:: Exercise passage

Time = Responsiveness
How quickly you circle back to your client after you’ve promised something or they’ve reached out to your consulting firm is your responsiveness.
In consulting, responsiveness rules.
Your clients’ perception of working with you is extraordinarily influenced by responsiveness.
They notice how quickly you return their texts, emails, phone calls and instant messages.
They pay attention when you turn around requests late at night and early in the morning.
They judge you based on how swiftly you deliver materials, introductions, data, articles and anything else you promise during a conversation.
This dimension of time, more than any other, is your ticket to delighted clients, repeat work and referrals to new consulting prospects.
Action step: Set up systems and processes that enable you to be over-the-top responsive to your clients.
Looking at hours, days, weeks and months from your clients’ perspective and focusing on responsiveness is your road to a healthier, happier consulting firm.
How do you think about time when dealing with your clients?
Text and images are © 2024 David A. Fields, all rights reserved.
Great article David, you are so right, clients care about results and responsiveness. How much effort and hours you put into a project aren’t relevant to a client unless you are selling hours. The real problem in selling hours is that everyone has hours to sell, hours are a commodity and commodities always sell at the lowest price.
Exactly, Michael. Hours are, indeed, the ultimate commodity. Also, since they’re non-renewable, consultants get all caught up in maximizing the use of the commodity. That quickly turns into upside down thinking.
Thanks for your feedback on the comment.
As always, excellent food for thought. (Maybe it was all the cookie references.)
I also think about time in terms of duration of the relationship. When we gain a new client, it’s our goal to keep them as a client as long as possible — not the actual engagement, but the overall relationship. We nurture that relationship so the next time they have a need or situation, they call us first.
That’s a good perspective, Liz. It’s possible there’s no end to a relationship. We view our clients as lifetime partners, whether we’re actively engaged with them or not.
Great addition to the concept of time, Liz, and I’m glad you raised it.

::::
:: Supplied information

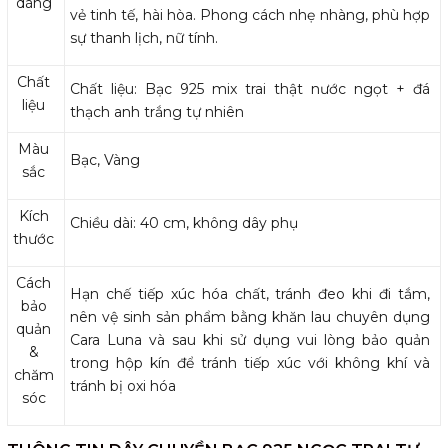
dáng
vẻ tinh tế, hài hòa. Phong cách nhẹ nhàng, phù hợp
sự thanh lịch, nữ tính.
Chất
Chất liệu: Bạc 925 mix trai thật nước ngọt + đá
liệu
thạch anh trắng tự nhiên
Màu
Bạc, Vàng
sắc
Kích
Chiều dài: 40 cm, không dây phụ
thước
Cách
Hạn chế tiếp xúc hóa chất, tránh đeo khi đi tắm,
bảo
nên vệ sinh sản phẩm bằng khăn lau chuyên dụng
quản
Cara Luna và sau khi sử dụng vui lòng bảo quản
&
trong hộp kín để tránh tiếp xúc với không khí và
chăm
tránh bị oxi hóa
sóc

::::
:: Supplied information

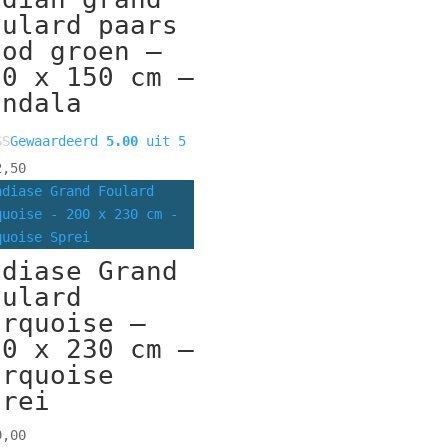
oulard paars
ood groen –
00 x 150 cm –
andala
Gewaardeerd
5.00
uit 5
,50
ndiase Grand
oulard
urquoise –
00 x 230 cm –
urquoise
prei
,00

::::
:: Supplied information

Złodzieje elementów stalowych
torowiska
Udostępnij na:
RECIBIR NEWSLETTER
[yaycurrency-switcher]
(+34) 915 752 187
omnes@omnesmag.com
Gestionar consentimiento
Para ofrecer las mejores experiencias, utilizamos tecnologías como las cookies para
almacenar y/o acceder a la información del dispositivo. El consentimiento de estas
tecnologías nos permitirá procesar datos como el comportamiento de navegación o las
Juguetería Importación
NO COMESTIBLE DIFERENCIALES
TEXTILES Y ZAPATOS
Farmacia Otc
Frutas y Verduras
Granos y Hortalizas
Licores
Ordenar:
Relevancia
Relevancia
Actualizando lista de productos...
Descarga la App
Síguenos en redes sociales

::::

_Problem details_
Pick up the piece on client responsiveness after its final sentence and carry it forward. None of the records are needed for this.

_Reply to the exercise_
I knew I had to prioritize responsiveness in my consulting business but I had a full-on-mind-blown-moment reading this quote, “Because your consulting firm may value speed far more than your client does, there’s a good chance you’re promising faster timelines than you need to. And that unnecessarily strains your capacity and your staff.”
Given that “my staff” is…me…I’ve felt that pressure due to self-set aggressive timelines in order to delight a client. Sure they were pleased with the delivery…but delighted? Was it worth the effort?
This is a great reminder to truly understand the *client’s* needs/wishes rather than assume they’ll be delighted with a super-fast delivery.
Bingo! Extra points for lasering in on the most important line in the article. Many, many firms operate exactly like you and will benefit from taking the same step back that you’re taking.
Hooray for highlighting the key point, Rick!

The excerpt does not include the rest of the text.